Ax Refine And BestOfN
Use this skill when writing or reviewing Ax bestOfN/refine code, reward functions, thresholds, native sample selection, serial attempts, generated advice, and attempt diagnostics.
Install
Install only this skill for TypeScript:
npx skills add https://ax-llm.github.io/ax/typescript/ --skill 'ax-refine'Published skill file: ax-refine/SKILL.md.
Source
- Source: src/ax/skills/ax-refine.md
- Version:
22.0.3
Skill Instructions
Use bestOfN(...) when you can score complete outputs independently. Use refine(...) when failed rounds should produce feedback that changes the next attempt.
Validation And Assertions
Keep reward scoring, whole-output assertions, and streaming assertions separate:
- Use schema validation for shape, types, and field-level constraints.
- Use
addAssert(...)for whole-output hard invariants. Failed assertions feed correction text into the normal retry loop. - Use
addStreamingAssert(...)for partial streaming hard invariants. It aborts the current stream attempt as soon as the partial field fails, then feeds correction text into the normal retry loop. - Use
bestOfN(...)for complete-candidate selection. - Use
refine(...)for reward-scored retry rounds with generated feedback.
APIs
import { bestOfN, refine } from '@ax-llm/ax';
const selected = bestOfN(program, {
n: 4,
threshold: 0.8,
rewardFn: ({ input, prediction, traces, chatLog }) => score(prediction),
});
const improved = refine(program, {
rounds: 3,
samplesPerRound: 2,
threshold: 0.85,
rewardDescription: 'Prefer complete, grounded, concise answers.',
rewardFn: ({ prediction }) => score(prediction),
});Rules:
forward(...)returns the selected prediction.streamingForward(...)is unsupported; score complete outputs instead.getUsage()aggregates usage across attempts.getTraces()andgetChatLog()return the selected attempt’s diagnostics.getAttempts()returns all attempt metadata, including reward, errors, and advice application.
Reward Functions
Reward functions return a number. Higher is better. A threshold marks a good-enough candidate and can stop serial attempts early.
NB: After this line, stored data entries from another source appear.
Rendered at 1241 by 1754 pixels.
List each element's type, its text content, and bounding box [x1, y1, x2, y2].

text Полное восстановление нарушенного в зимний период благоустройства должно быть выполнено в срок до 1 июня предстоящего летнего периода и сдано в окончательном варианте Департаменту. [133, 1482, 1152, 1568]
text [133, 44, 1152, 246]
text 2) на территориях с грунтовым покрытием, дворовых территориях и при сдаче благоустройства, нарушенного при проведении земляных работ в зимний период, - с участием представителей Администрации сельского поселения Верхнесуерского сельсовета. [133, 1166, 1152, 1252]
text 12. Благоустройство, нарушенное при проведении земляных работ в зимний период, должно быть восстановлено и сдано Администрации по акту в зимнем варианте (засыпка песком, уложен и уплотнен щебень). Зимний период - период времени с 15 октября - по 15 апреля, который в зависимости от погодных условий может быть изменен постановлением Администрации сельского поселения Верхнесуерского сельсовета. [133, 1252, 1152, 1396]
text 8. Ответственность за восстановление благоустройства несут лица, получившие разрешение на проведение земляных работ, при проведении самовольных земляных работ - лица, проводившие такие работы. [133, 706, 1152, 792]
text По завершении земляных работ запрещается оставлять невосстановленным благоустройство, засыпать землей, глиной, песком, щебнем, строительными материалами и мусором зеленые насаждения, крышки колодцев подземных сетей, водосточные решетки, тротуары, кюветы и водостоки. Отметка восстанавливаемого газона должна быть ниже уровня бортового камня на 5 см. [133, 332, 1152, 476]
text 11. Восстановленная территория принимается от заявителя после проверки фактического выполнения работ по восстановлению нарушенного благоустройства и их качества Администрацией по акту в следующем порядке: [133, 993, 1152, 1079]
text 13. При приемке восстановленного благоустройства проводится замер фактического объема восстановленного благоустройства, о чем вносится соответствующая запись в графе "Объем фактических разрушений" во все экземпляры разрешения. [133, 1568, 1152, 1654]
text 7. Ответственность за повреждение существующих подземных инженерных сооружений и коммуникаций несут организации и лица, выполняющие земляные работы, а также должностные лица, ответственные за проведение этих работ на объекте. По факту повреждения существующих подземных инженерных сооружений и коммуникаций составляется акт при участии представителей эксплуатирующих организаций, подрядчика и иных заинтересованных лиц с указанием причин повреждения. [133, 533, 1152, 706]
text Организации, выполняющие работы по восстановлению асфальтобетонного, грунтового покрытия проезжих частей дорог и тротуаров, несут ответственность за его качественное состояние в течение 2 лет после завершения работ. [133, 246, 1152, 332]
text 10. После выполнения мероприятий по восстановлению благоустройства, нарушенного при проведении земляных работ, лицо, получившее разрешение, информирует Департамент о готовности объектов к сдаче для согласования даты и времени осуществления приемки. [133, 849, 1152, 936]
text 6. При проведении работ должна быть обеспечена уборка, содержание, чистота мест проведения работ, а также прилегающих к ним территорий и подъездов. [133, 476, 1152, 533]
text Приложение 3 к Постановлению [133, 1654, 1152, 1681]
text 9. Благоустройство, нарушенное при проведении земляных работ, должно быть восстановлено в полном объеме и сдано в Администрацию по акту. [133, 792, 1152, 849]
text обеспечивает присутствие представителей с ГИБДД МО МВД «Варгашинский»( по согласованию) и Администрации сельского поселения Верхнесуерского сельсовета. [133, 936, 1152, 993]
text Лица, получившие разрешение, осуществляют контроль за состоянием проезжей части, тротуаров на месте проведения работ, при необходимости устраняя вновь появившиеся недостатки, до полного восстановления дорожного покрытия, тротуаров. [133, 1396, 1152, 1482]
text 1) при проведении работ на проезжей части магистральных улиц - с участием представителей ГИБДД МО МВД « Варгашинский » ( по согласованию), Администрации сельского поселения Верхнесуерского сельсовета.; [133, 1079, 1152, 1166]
const rewardFn = ({ prediction }) => {
const exact = prediction.answer === 'Paris' ? 1 : 0;
const concise = prediction.answer.length < 80 ? 0.2 : 0;
return exact + concise;
};Use serial strategy when the reward needs traces, chat logs, tools, or full flow behavior.
Strategies
strategy: "auto"uses native samples forAxGenand serial attempts for composite programs.strategy: "native-samples"usessampleCountand a reward-backedresultPicker; candidate context includes outputs, not full per-candidate traces.strategy: "serial"runs isolated full-program attempts with fresh memory/session IDs.
Refine Advice
refine(...) generates advice after a below-threshold round. Advice is appended temporarily to matching kind: "instruction" components exposed by getOptimizableComponents() and applied through applyOptimizedComponents().
Rules:
- Original instruction values are restored in
finally, on success and error. - Programs without instruction components continue as best-of-N rounds and mark
adviceApplied: false. - Do not add DSPy-style
hint_signature fields; Ax uses instruction-component advice.
Streaming
Do not use refine(...) for streaming. For partial-output safety, use addStreamingAssert(fieldName, fn, message?) on AxGen. Streaming assertions fail fast within the current attempt with AxStreamingAssertionError, then retry with correction feedback when retries remain.